▶ **Work required**: Copy out the rows below, changing every "Dra. Márcia" to "Doctor Márcia" and leaving the rest untouched.

▶ **Exercise input**:
..........

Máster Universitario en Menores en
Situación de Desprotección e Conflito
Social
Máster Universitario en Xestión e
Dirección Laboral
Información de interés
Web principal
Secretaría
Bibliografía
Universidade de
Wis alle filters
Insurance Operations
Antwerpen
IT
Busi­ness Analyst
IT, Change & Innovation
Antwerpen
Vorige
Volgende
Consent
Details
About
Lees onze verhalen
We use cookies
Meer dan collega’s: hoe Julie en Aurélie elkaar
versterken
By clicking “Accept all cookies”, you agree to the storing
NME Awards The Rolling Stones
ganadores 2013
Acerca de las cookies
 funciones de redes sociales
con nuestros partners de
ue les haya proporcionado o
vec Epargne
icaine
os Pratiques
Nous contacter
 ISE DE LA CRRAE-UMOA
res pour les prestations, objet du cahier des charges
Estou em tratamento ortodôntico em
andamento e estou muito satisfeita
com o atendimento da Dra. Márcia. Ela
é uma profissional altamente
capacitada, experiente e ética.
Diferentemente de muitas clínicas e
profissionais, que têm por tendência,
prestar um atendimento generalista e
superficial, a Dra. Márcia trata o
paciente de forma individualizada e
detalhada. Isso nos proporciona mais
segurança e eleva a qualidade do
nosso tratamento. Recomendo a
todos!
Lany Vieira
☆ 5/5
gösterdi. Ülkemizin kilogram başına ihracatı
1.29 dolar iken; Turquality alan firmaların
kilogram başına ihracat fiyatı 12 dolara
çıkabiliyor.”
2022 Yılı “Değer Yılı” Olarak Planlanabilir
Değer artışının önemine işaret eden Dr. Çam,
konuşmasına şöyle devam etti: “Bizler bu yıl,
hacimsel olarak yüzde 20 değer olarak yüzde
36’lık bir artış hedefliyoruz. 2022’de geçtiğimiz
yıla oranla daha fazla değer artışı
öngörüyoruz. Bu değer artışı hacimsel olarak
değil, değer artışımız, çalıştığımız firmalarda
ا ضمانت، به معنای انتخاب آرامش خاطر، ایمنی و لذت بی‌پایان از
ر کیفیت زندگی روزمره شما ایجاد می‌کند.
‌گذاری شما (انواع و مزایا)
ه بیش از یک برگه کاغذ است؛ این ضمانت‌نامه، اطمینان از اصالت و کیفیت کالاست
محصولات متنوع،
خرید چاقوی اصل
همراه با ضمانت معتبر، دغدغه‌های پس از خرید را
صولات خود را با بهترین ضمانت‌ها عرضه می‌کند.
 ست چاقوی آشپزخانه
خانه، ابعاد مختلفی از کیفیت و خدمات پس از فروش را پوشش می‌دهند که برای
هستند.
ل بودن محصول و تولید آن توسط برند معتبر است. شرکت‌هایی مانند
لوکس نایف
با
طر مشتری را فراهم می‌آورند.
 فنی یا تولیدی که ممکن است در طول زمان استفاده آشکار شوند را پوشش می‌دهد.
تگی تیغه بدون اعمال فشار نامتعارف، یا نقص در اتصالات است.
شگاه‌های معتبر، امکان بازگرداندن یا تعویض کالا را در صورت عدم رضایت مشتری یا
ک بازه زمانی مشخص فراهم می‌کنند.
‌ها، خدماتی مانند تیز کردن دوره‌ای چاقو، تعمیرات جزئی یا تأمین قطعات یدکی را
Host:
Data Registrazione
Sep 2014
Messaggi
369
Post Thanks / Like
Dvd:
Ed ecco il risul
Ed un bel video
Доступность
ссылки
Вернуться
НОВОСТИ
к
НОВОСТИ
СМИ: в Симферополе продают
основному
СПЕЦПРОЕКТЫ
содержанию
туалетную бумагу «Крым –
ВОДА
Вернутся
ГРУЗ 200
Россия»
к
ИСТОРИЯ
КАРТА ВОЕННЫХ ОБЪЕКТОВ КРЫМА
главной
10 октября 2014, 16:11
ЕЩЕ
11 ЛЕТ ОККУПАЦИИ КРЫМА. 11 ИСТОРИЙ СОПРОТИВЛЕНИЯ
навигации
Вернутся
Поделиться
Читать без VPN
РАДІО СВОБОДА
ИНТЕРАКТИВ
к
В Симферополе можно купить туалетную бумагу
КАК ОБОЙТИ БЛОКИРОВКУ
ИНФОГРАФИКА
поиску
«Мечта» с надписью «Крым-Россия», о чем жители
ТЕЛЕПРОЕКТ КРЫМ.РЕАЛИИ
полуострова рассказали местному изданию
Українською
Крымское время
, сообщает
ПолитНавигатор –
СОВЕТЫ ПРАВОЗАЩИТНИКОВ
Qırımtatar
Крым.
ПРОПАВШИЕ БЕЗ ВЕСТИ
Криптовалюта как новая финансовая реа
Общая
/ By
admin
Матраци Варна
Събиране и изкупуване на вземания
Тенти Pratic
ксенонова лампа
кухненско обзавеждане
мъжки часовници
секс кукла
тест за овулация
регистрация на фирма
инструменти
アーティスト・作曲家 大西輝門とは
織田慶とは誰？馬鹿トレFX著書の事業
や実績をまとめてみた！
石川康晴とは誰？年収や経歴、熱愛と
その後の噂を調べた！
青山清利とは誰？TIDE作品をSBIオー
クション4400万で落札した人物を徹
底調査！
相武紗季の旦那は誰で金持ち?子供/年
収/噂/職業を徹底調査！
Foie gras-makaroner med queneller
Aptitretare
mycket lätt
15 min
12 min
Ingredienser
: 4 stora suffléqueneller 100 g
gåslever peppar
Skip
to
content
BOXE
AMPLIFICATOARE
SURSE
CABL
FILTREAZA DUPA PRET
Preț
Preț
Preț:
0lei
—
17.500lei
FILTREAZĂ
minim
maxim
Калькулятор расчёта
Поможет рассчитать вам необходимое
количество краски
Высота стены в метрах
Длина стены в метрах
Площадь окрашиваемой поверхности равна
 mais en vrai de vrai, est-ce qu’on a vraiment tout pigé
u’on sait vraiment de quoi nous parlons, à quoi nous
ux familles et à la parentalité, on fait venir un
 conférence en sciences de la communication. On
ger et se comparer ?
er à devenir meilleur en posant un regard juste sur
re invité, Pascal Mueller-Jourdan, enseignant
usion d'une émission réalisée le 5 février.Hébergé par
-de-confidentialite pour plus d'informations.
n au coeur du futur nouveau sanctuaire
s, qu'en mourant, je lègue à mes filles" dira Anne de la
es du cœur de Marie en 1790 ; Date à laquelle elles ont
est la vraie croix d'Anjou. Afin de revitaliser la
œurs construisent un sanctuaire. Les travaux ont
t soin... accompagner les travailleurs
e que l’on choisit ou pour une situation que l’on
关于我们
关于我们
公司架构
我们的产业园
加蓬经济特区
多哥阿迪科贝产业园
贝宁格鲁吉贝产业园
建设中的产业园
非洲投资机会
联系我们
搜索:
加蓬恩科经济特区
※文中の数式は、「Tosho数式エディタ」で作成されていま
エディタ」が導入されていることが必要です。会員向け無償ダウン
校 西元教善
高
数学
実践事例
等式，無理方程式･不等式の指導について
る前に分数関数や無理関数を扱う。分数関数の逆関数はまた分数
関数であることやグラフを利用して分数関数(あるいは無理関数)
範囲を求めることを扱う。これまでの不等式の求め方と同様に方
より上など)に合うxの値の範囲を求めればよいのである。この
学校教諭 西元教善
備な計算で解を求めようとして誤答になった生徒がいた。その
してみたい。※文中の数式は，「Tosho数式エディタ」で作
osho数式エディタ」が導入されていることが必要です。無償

..........

▶ **Result for this exercise**:
Máster Universitario en Menores en
Situación de Desprotección e Conflito
Social
Máster Universitario en Xestión e
Dirección Laboral
Información de interés
Web principal
Secretaría
Bibliografía
Universidade de
Wis alle filters
Insurance Operations
Antwerpen
IT
Busi­ness Analyst
IT, Change & Innovation
Antwerpen
Vorige
Volgende
Consent
Details
About
Lees onze verhalen
We use cookies
Meer dan collega’s: hoe Julie en Aurélie elkaar
versterken
By clicking “Accept all cookies”, you agree to the storing
NME Awards The Rolling Stones
ganadores 2013
Acerca de las cookies
 funciones de redes sociales
con nuestros partners de
ue les haya proporcionado o
vec Epargne
icaine
os Pratiques
Nous contacter
 ISE DE LA CRRAE-UMOA
res pour les prestations, objet du cahier des charges
Estou em tratamento ortodôntico em
andamento e estou muito satisfeita
com o atendimento da Doctor Márcia. Ela
é uma profissional altamente
capacitada, experiente e ética.
Diferentemente de muitas clínicas e
profissionais, que têm por tendência,
prestar um atendimento generalista e
superficial, a Doctor Márcia trata o
paciente de forma individualizada e
detalhada. Isso nos proporciona mais
segurança e eleva a qualidade do
nosso tratamento. Recomendo a
todos!
Lany Vieira
☆ 5/5
gösterdi. Ülkemizin kilogram başına ihracatı
1.29 dolar iken; Turquality alan firmaların
kilogram başına ihracat fiyatı 12 dolara
çıkabiliyor.”
2022 Yılı “Değer Yılı” Olarak Planlanabilir
Değer artışının önemine işaret eden Dr. Çam,
konuşmasına şöyle devam etti: “Bizler bu yıl,
hacimsel olarak yüzde 20 değer olarak yüzde
36’lık bir artış hedefliyoruz. 2022’de geçtiğimiz
yıla oranla daha fazla değer artışı
öngörüyoruz. Bu değer artışı hacimsel olarak
değil, değer artışımız, çalıştığımız firmalarda
ا ضمانت، به معنای انتخاب آرامش خاطر، ایمنی و لذت بی‌پایان از
ر کیفیت زندگی روزمره شما ایجاد می‌کند.
‌گذاری شما (انواع و مزایا)
ه بیش از یک برگه کاغذ است؛ این ضمانت‌نامه، اطمینان از اصالت و کیفیت کالاست
محصولات متنوع،
خرید چاقوی اصل
همراه با ضمانت معتبر، دغدغه‌های پس از خرید را
صولات خود را با بهترین ضمانت‌ها عرضه می‌کند.
 ست چاقوی آشپزخانه
خانه، ابعاد مختلفی از کیفیت و خدمات پس از فروش را پوشش می‌دهند که برای
هستند.
ل بودن محصول و تولید آن توسط برند معتبر است. شرکت‌هایی مانند
لوکس نایف
با
طر مشتری را فراهم می‌آورند.
 فنی یا تولیدی که ممکن است در طول زمان استفاده آشکار شوند را پوشش می‌دهد.
تگی تیغه بدون اعمال فشار نامتعارف، یا نقص در اتصالات است.
شگاه‌های معتبر، امکان بازگرداندن یا تعویض کالا را در صورت عدم رضایت مشتری یا
ک بازه زمانی مشخص فراهم می‌کنند.
‌ها، خدماتی مانند تیز کردن دوره‌ای چاقو، تعمیرات جزئی یا تأمین قطعات یدکی را
Host:
Data Registrazione
Sep 2014
Messaggi
369
Post Thanks / Like
Dvd:
Ed ecco il risul
Ed un bel video
Доступность
ссылки
Вернуться
НОВОСТИ
к
НОВОСТИ
СМИ: в Симферополе продают
основному
СПЕЦПРОЕКТЫ
содержанию
туалетную бумагу «Крым –
ВОДА
Вернутся
ГРУЗ 200
Россия»
к
ИСТОРИЯ
КАРТА ВОЕННЫХ ОБЪЕКТОВ КРЫМА
главной
10 октября 2014, 16:11
ЕЩЕ
11 ЛЕТ ОККУПАЦИИ КРЫМА. 11 ИСТОРИЙ СОПРОТИВЛЕНИЯ
навигации
Вернутся
Поделиться
Читать без VPN
РАДІО СВОБОДА
ИНТЕРАКТИВ
к
В Симферополе можно купить туалетную бумагу
КАК ОБОЙТИ БЛОКИРОВКУ
ИНФОГРАФИКА
поиску
«Мечта» с надписью «Крым-Россия», о чем жители
ТЕЛЕПРОЕКТ КРЫМ.РЕАЛИИ
полуострова рассказали местному изданию
Українською
Крымское время
, сообщает
ПолитНавигатор –
СОВЕТЫ ПРАВОЗАЩИТНИКОВ
Qırımtatar
Крым.
ПРОПАВШИЕ БЕЗ ВЕСТИ
Криптовалюта как новая финансовая реа
Общая
/ By
admin
Матраци Варна
Събиране и изкупуване на вземания
Тенти Pratic
ксенонова лампа
кухненско обзавеждане
мъжки часовници
секс кукла
тест за овулация
регистрация на фирма
инструменти
アーティスト・作曲家 大西輝門とは
織田慶とは誰？馬鹿トレFX著書の事業
や実績をまとめてみた！
石川康晴とは誰？年収や経歴、熱愛と
その後の噂を調べた！
青山清利とは誰？TIDE作品をSBIオー
クション4400万で落札した人物を徹
底調査！
相武紗季の旦那は誰で金持ち?子供/年
収/噂/職業を徹底調査！
Foie gras-makaroner med queneller
Aptitretare
mycket lätt
15 min
12 min
Ingredienser
: 4 stora suffléqueneller 100 g
gåslever peppar
Skip
to
content
BOXE
AMPLIFICATOARE
SURSE
CABL
FILTREAZA DUPA PRET
Preț
Preț
Preț:
0lei
—
17.500lei
FILTREAZĂ
minim
maxim
Калькулятор расчёта
Поможет рассчитать вам необходимое
количество краски
Высота стены в метрах
Длина стены в метрах
Площадь окрашиваемой поверхности равна
 mais en vrai de vrai, est-ce qu’on a vraiment tout pigé
u’on sait vraiment de quoi nous parlons, à quoi nous
ux familles et à la parentalité, on fait venir un
 conférence en sciences de la communication. On
ger et se comparer ?
er à devenir meilleur en posant un regard juste sur
re invité, Pascal Mueller-Jourdan, enseignant
usion d'une émission réalisée le 5 février.Hébergé par
-de-confidentialite pour plus d'informations.
n au coeur du futur nouveau sanctuaire
s, qu'en mourant, je lègue à mes filles" dira Anne de la
es du cœur de Marie en 1790 ; Date à laquelle elles ont
est la vraie croix d'Anjou. Afin de revitaliser la
œurs construisent un sanctuaire. Les travaux ont
t soin... accompagner les travailleurs
e que l’on choisit ou pour une situation que l’on
关于我们
关于我们
公司架构
我们的产业园
加蓬经济特区
多哥阿迪科贝产业园
贝宁格鲁吉贝产业园
建设中的产业园
非洲投资机会
联系我们
搜索:
加蓬恩科经济特区
※文中の数式は、「Tosho数式エディタ」で作成されていま
エディタ」が導入されていることが必要です。会員向け無償ダウン
校 西元教善
高
数学
実践事例
等式，無理方程式･不等式の指導について
る前に分数関数や無理関数を扱う。分数関数の逆関数はまた分数
関数であることやグラフを利用して分数関数(あるいは無理関数)
範囲を求めることを扱う。これまでの不等式の求め方と同様に方
より上など)に合うxの値の範囲を求めればよいのである。この
学校教諭 西元教善
備な計算で解を求めようとして誤答になった生徒がいた。その
してみたい。※文中の数式は，「Tosho数式エディタ」で作
osho数式エディタ」が導入されていることが必要です。無償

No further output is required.